O desafio das alterações climáticas
Segundo Carlos Penny, os produtores locais de fibra são o eixo fundamental desta estratégia, mas necessitam de uma base monetária para fazer esta mudança estratégica para as exportações focadas na sustentabilidade. A abordagem estratégica da ADEX integra ferramentas educacionais, como uma Escola ADEX e programas universitários relacionados para galvanizar os produtores locais. As autoridades compreendem também a necessidade de gerar apoio popular, uma vez que estas iniciativas se cruzam com as realidades complexas dos criadores locais de alpacas. «Um negócio lucrativo de camelídeos exige um rebanho de pelo menos 300. Convencer pequenas operações familiares a construir cooperativas, aumentando os seus rebanhos, ao mesmo tempo que promovemos a confiança continua a ser uma tarefa difícil», realça o responsável.
Os números das exportações provam esta complexidade. Em junho de 2023, de acordo com dados da ADEX, as exportações de fios do Peru totalizaram 57,8 milhões de dólares entre janeiro e junho de 2023, 76% dos quais resultantes da venda de fibras finas. No entanto, os envios de produtos de alpaca diminuíram 9% em relação ao ano anterior por causa das questões climatéricas, baixando para 85,1 milhões de dólares nos primeiros seis meses deste ano, em comparação com 93,8 milhões de dólares no período homólogo de 2022.
Ameaças da Ásia
Felizmente, acredita a ADEX, a colaboração proativa está a dar frutos, com a junção de forças com a Promperu a permitir o fortalecimento das relações comerciais com os principais países importadores, como Itália e os países nórdicos, garantindo, ao mesmo tempo, a integridade dos fios de alpaca peruana nas peças de vestuário feitas na China.
Há, no entanto, um desafio que vem da Ásia, nomeadamente no que diz respeito ao algodão e às importações provenientes da Índia que ameaçam os produtores peruanos. «Antecipamos taxas governamentais para proteger a nossa indústria do algodão de uma potencial inundação por importações indianas», sublinha Carlos Penny.
Contudo, decisões como essa terão de ser resultantes de um governo sólido e o Peru ainda se debate com turbulências internas.
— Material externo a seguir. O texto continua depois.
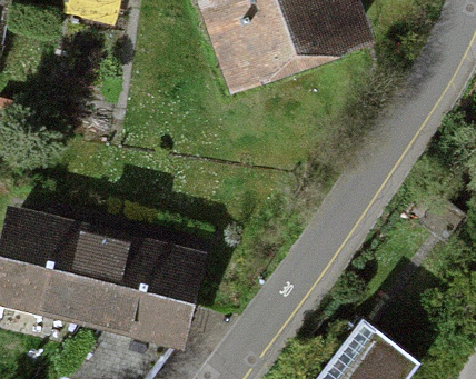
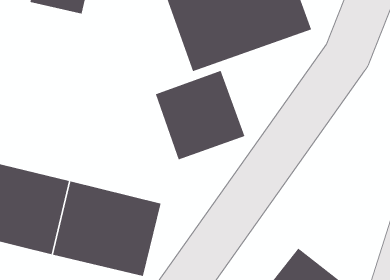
building: none -> [155,70,246,161]

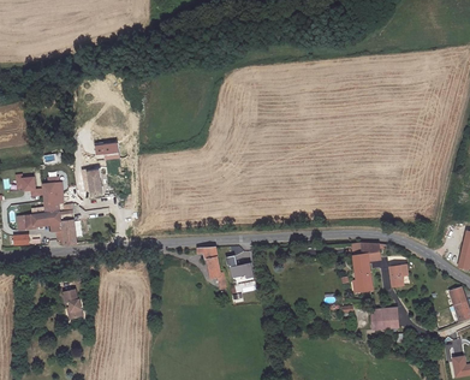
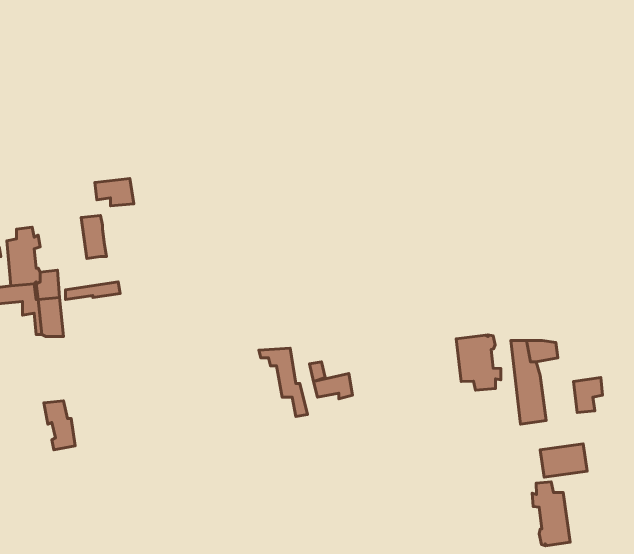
building: none -> [456,335,501,390]
building: none -> [532,482,570,546]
O ex-presidente Pedro Castillo foi destituído do cargo em dezembro do ano passado após uma tentativa de autogolpe, que teria fechado o Congresso do Peru. A sua sucessora, a Presidente Dina Boluarte, declarou a 18 de setembro o estado de emergência em três distritos da capital Lima assolados pela criminalidade, uma medida que permite aos militares ajudar a reforçar a segurança.
Alimentada pela agitação política e social, a estagnação económica está a lançar sombras sobre as perspetivas de crescimento do país. O Banco Central do Peru reviu em baixa as previsões de crescimento do PIB para 2023 de 2,6% para 2,2%, enquanto o BBVA Research prevê uma economia ainda mais lenta, projetando um crescimento de apenas 1,6% em 2023 e a possibilidade de um crescimento de 2,6% em 2024.
«Os desafios do Peru são assustadores», admite o responsável da ADEX. «Mas o otimismo prevalece. Como disse certa vez Jorge Basadre, o reputado historiador peruano: “O Peru é maior que seus problemas”», conclui Carlos Penny.